Oui, bien sûr, puisqu’il est tout : économiste, historien, biologiste, politologue, juriste. C’est cette « omniscience » qui a fait son succès.

Daniel Villey expliquait la fascination exercée par le marxisme sur la jeunesse et l’intelligentsia en quête de doctrine : « le marxisme répond à ce besoin de synthèse totale, à ce besoin de système qu’éprouve fondamentalement l’esprit humain ». En fait, bien que son socialisme soit réputé « scientifique », ce qui accroît encore son prestige, Marx n’a jamais été un savant, il a tiré son savoir de celui des autres, qu’il a arrangé à sa manière : les idées de Hegel, Ricardo, Darwin, Auguste Comte sont souvent malmenées.

Matérialisme historique

En combinant l’évolutionnisme de Darwin, la dialectique de Hegel et le positivisme de Comte, Marx a le fondement de sa philosophie. Tout n’est que matière. L’homme est matière, la société est matière. Cela s’explique par un phénomène de transformation permanente : de la matière inerte minérale est sortie la matière vivante végétale, puis les êtres vivants, animaux puis humanoïdes, puis hommes. Ce qui permet de lire l’histoire, c’est le processus de transformation de la matière. Les divers âges de l’évolution correspondent à divers modes de transformation de la matière : c’est le mode de production, la production étant transformation.
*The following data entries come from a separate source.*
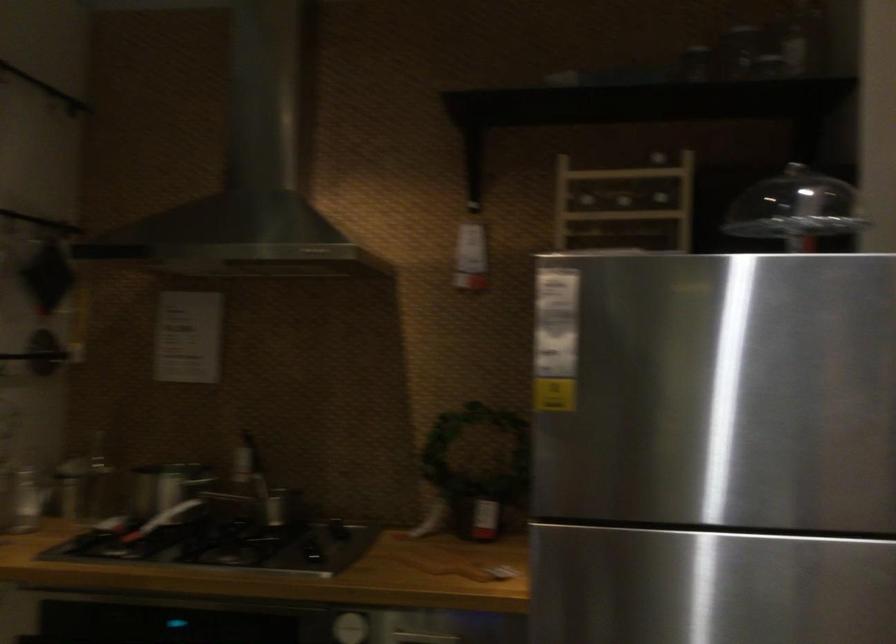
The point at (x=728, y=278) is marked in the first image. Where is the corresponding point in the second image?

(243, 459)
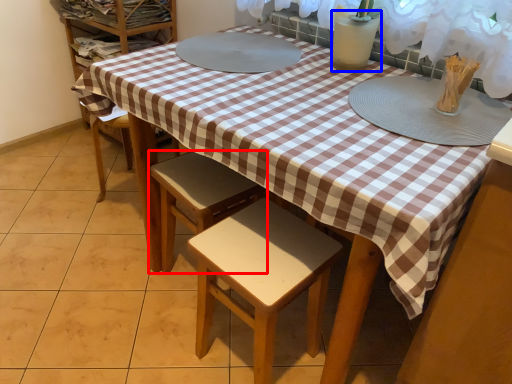
Question: Among these objects, which one is nearest to the camera, stool (highlighted by a red box) or glass vase (highlighted by a blue box)?

Choices:
 (A) stool
 (B) glass vase

Answer: (B)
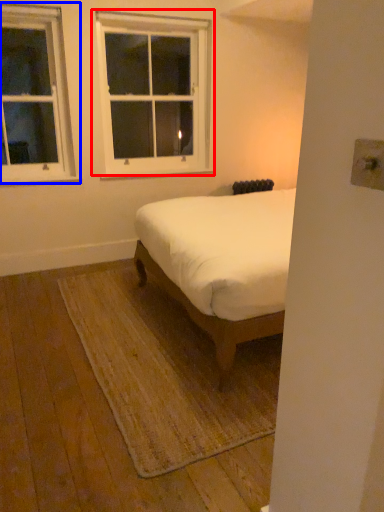
Question: Which point is further to the camera, window (highlighted by a red box) or window (highlighted by a blue box)?

Choices:
 (A) window
 (B) window

Answer: (A)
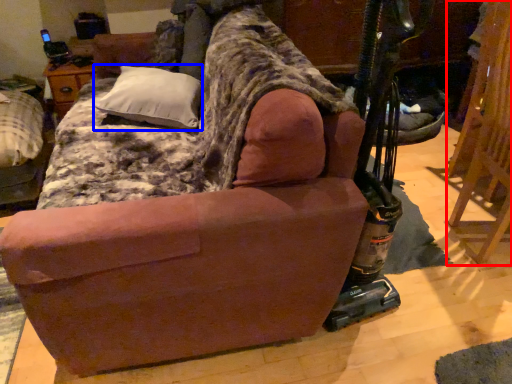
Question: Among these objects, which one is farthest to the camera, folding chair (highlighted by a red box) or pillow (highlighted by a blue box)?

Choices:
 (A) folding chair
 (B) pillow

Answer: (B)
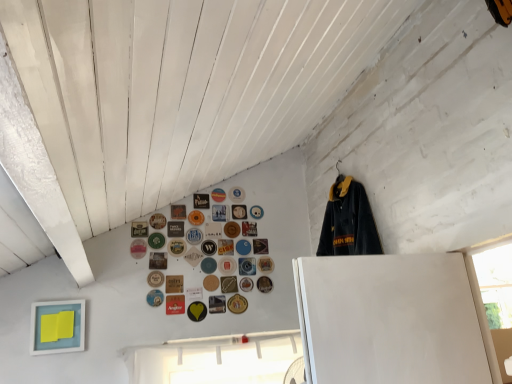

Le processus de transformation capitaliste

L’humanité est parvenue au XIXème siècle à son stade ultime de transformation parce que l’on a fait recours au capital. Ce système de production est appelé capitalisme, un mot qui fera recette. Marx est admirateur du capital. Il rappelle les miracles de la révolution industrielle, qui a multiplié les inventions, domestiqué l’énergie, et permis la production à grande échelle grâce à la machine. Il ne nourrit que mépris pour les socialistes « utopistes » comme Proudhon qui rêvent de communautés bâties sur les solidarités et les bons sentiments : ce n’est pas scientifique, c’est une nostalgie d’une société dépassée refusant les bienfaits du capital.

Mais alors, où est le problème de la société fondée sur l’usage intensif du capital ?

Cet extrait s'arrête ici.